Time Series Analysis for the Different Citibike Usage Pattern Between Genders in New York
<Hongkai He, hh1827>
Abstract 
this project aims to examine the Citibike ridership of different genders during different time periods (daytime vs night). The New York Citibike data set of March, 2017 is selected and processed to filter redundant information, and the Statistics Test, Z test, is used to verify whether to accept the null hypothesis that men are less likely to ride Citibikes than women during the night. 
 Introduction 
Citibike is the largest bike sharing system in the U.S. which is located in New York City and funded by Citibank \cite{nyc}. A growing fleet of specially designed bikes are available anytime  for residents in Manhattan, Brooklyn, Queens and Jersey City. People can unlock a bike from a docking station and return it to any stations at the end of the trip. Citibike has become a very popular choice for Commuting, city sightseeing, and any other short-to-middle distance trips in New York. 
 Safety issue is the primary concern for any forms of transportation. Some of the natures of Citibike, such as availability at night, slow speed, and easy blending into urban fabrics, etc. make the riders of Citibike more susceptible to street crime than other forms of transportation. In addition, it is widely accepted that street crimes pose large threats to women than men.

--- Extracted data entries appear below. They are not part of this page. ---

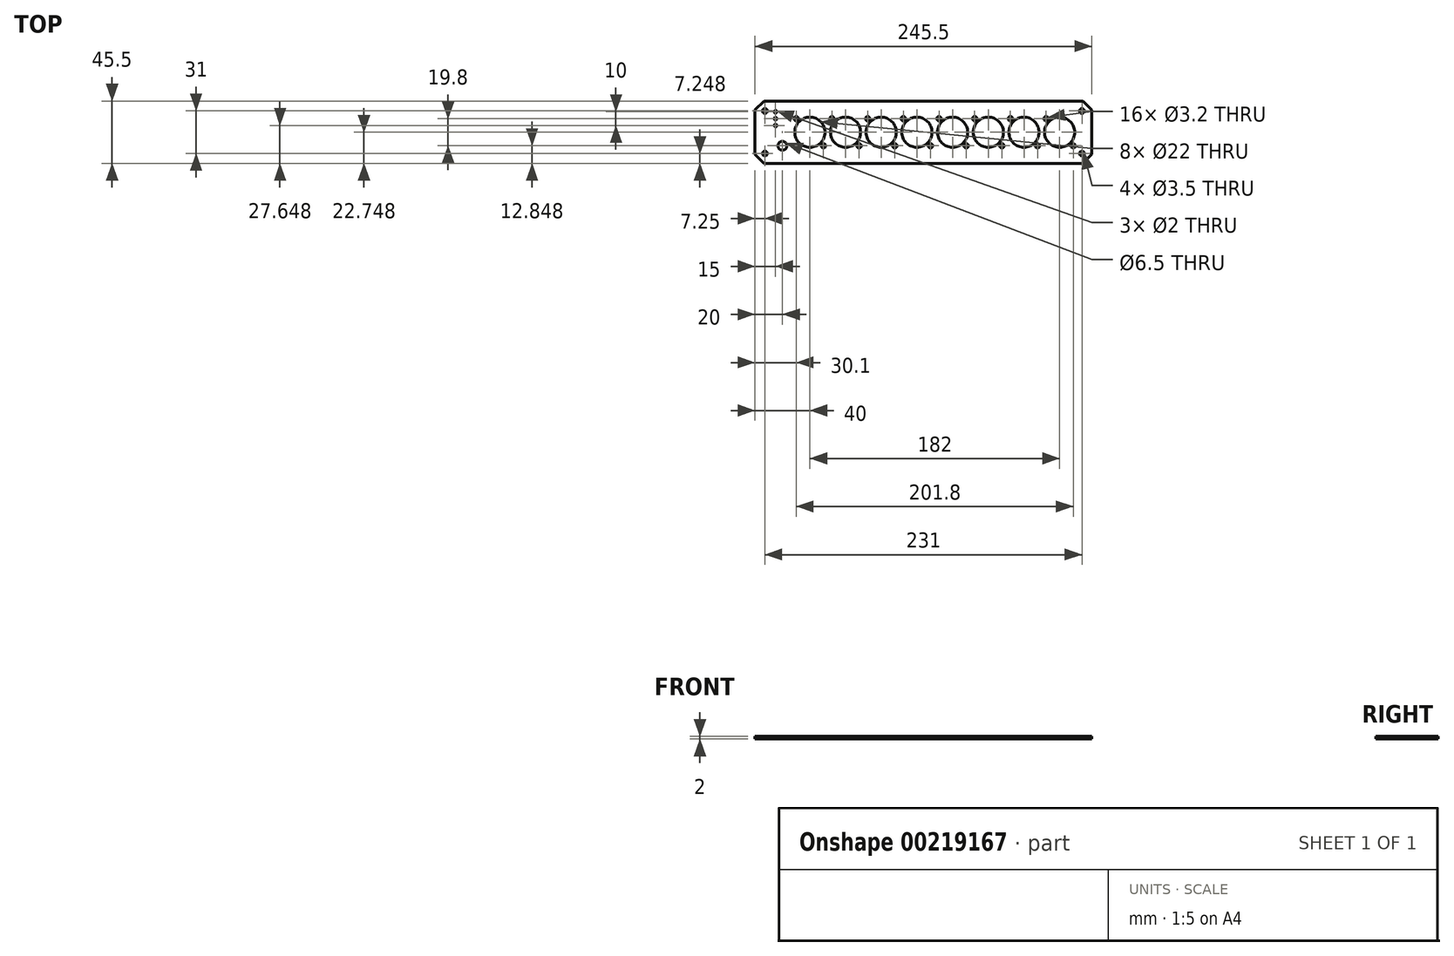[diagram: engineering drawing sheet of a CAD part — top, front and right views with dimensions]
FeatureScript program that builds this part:
annotation { "Feature Type Name" : "Feature", "Feature Type Description" : "" }
export const myFeature = defineFeature(function(context is Context, id is Id, definition is map)
    precondition{}
    {
        {
            var Q0;
            Q0=qCreatedBy(makeId("Top.planeOp"),FACE);
            var sketch = newSketch(context, id + "F0", { "sketchPlane" : qUnion([Q0])});
            skCircle(sketch, "E0.3.0.0", {"center": v(-74.6, -2.07) * mm, "radius": 11 * mm});
            skCircle(sketch, "E1.3.0.0", {"center": v(-84.5, 7.83) * mm, "radius": 1.6 * mm});
            skCircle(sketch, "E1.3.0.1", {"center": v(-64.7, -11.97) * mm, "radius": 1.6 * mm});
            skCircle(sketch, "E2.1.0.0", {"center": v(-48.6, -2.07) * mm, "radius": 11 * mm});
            skCircle(sketch, "E2.1.0.1", {"center": v(-58.5, 7.83) * mm, "radius": 1.6 * mm});
            skCircle(sketch, "E2.1.0.2", {"center": v(-38.7, -11.97) * mm, "radius": 1.6 * mm});
            skCircle(sketch, "E2.2.0.0", {"center": v(-22.6, -2.07) * mm, "radius": 11 * mm});
            skCircle(sketch, "E2.2.0.1", {"center": v(-32.5, 7.83) * mm, "radius": 1.6 * mm});
            skCircle(sketch, "E2.2.0.2", {"center": v(-12.7, -11.97) * mm, "radius": 1.6 * mm});
            skCircle(sketch, "E2.3.0.0", {"center": v(3.4, -2.07) * mm, "radius": 11 * mm});
            skCircle(sketch, "E2.3.0.1", {"center": v(-6.5, 7.83) * mm, "radius": 1.6 * mm});
            skCircle(sketch, "E2.3.0.2", {"center": v(13.3, -11.97) * mm, "radius": 1.6 * mm});
            skCircle(sketch, "E2.4.0.0", {"center": v(29.4, -2.07) * mm, "radius": 11 * mm});
            skCircle(sketch, "E2.4.0.1", {"center": v(19.5, 7.83) * mm, "radius": 1.6 * mm});
            skCircle(sketch, "E2.4.0.2", {"center": v(39.3, -11.97) * mm, "radius": 1.6 * mm});
            skCircle(sketch, "E2.5.0.0", {"center": v(55.4, -2.07) * mm, "radius": 11 * mm});
            skCircle(sketch, "E2.5.0.1", {"center": v(45.5, 7.83) * mm, "radius": 1.6 * mm});
            skCircle(sketch, "E2.5.0.2", {"center": v(65.3, -11.97) * mm, "radius": 1.6 * mm});
            skCircle(sketch, "E2.6.0.0", {"center": v(81.4, -2.07) * mm, "radius": 11 * mm});
            skCircle(sketch, "E2.6.0.1", {"center": v(71.5, 7.83) * mm, "radius": 1.6 * mm});
            skCircle(sketch, "E2.6.0.2", {"center": v(91.3, -11.97) * mm, "radius": 1.6 * mm});
            skCircle(sketch, "E2.7.0.0", {"center": v(107.4, -2.07) * mm, "radius": 11 * mm});
            skCircle(sketch, "E2.7.0.1", {"center": v(97.5, 7.83) * mm, "radius": 1.6 * mm});
            skCircle(sketch, "E2.7.0.2", {"center": v(117.3, -11.97) * mm, "radius": 1.6 * mm});
            skLineSegment(sketch, "E3", {"start": v(-108.1, 20.68) * mm, "end": v(124.4, 20.68) * mm});
            skLineSegment(sketch, "E4", {"start": v(-114.6, 14.18) * mm, "end": v(-114.6, -18.32) * mm});
            skLineSegment(sketch, "E5", {"start": v(-108.1, -24.82) * mm, "end": v(124.4, -24.82) * mm});
            skLineSegment(sketch, "E6", {"start": v(130.9, 14.18) * mm, "end": v(130.9, -18.32) * mm});
            skLineSegment(sketch, "E7", {"start": v(-108.1, 20.68) * mm, "end": v(-114.6, 14.18) * mm});
            skLineSegment(sketch, "E8", {"start": v(-114.6, -18.32) * mm, "end": v(-108.1, -24.82) * mm});
            skLineSegment(sketch, "E9", {"start": v(130.9, -18.32) * mm, "end": v(124.4, -24.82) * mm});
            skLineSegment(sketch, "E10", {"start": v(130.9, 14.18) * mm, "end": v(124.4, 20.68) * mm});
            skPoint(sketch, "E11.left.start.orphan", {"position": v(-110.61, 20.68) * mm});
            skCircle(sketch, "E12", {"center": v(-107.36, 13.43) * mm, "radius": 1.75 * mm});
            skLineSegment(sketch, "E13.bottom", {"start": v(-107.36, 13.43) * mm, "end": v(123.64, 13.43) * mm, "construction": true});
            skLineSegment(sketch, "E13.top", {"start": v(-107.36, -17.57) * mm, "end": v(123.64, -17.57) * mm, "construction": true});
            skLineSegment(sketch, "E13.left", {"start": v(-107.36, 13.43) * mm, "end": v(-107.36, -17.57) * mm, "construction": true});
            skLineSegment(sketch, "E13.right", {"start": v(123.64, 13.43) * mm, "end": v(123.64, -17.57) * mm, "construction": true});
            skCircle(sketch, "E14", {"center": v(-107.36, -17.57) * mm, "radius": 1.75 * mm});
            skCircle(sketch, "E15", {"center": v(123.64, 13.43) * mm, "radius": 1.75 * mm});
            skCircle(sketch, "E16", {"center": v(123.64, -17.57) * mm, "radius": 1.75 * mm});
            skCircle(sketch, "E17", {"center": v(-99.6, 7.83) * mm, "radius": 1 * mm});
            skCircle(sketch, "E18", {"center": v(-94.6, -11.97) * mm, "radius": 3.25 * mm});
            skCircle(sketch, "E19", {"center": v(-99.6, 12.83) * mm, "radius": 1 * mm});
            skCircle(sketch, "E20", {"center": v(-99.6, 2.83) * mm, "radius": 1 * mm});
            skSolve(sketch);
        }
        {
            var Q0;
            Q0=makeQuery(id+"F0.imprint","IMPRINT",FACE,{"disambiguationData":[TD([[makeQuery(id+"F0.imprint","IMPRINT",EDGE,{"derivedFrom":sQuery(id+"F0.wireOp",EDGE,"E0.3.0.0")}),-1.0]])]});
            extrude(context, id + "F1", {"entities" : qUnion([Q0]), "depth" : 2 * mm});
        }
    });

This project focuses on exploring whether this conventional idea influences the Citibike usage between different genders, especially at night when people have higher chance to encounter crime. 
Data
The data set used for this project is the ridership records of Citibike all over New York City. They are provided on the CUSP Data Facility Platform, and can also be obtained from the following website: https://s3.amazonaws.com/tripdata/. The data set is available as monthly subsets starting from July, 2013 to July, 2017. the Monthly data of March, 2017 is chosen for the project because the bike fleet and the number of membership of Citibke have been growing in the last several years so it is reasonable to deduce that the latest year has the largest data set and can be more representative. However, there are much redundant information that are irrelevant to our project, such as station names, station locations and user types, etc. Hence irrelevant columns are dropped and only gender and trip time are retained.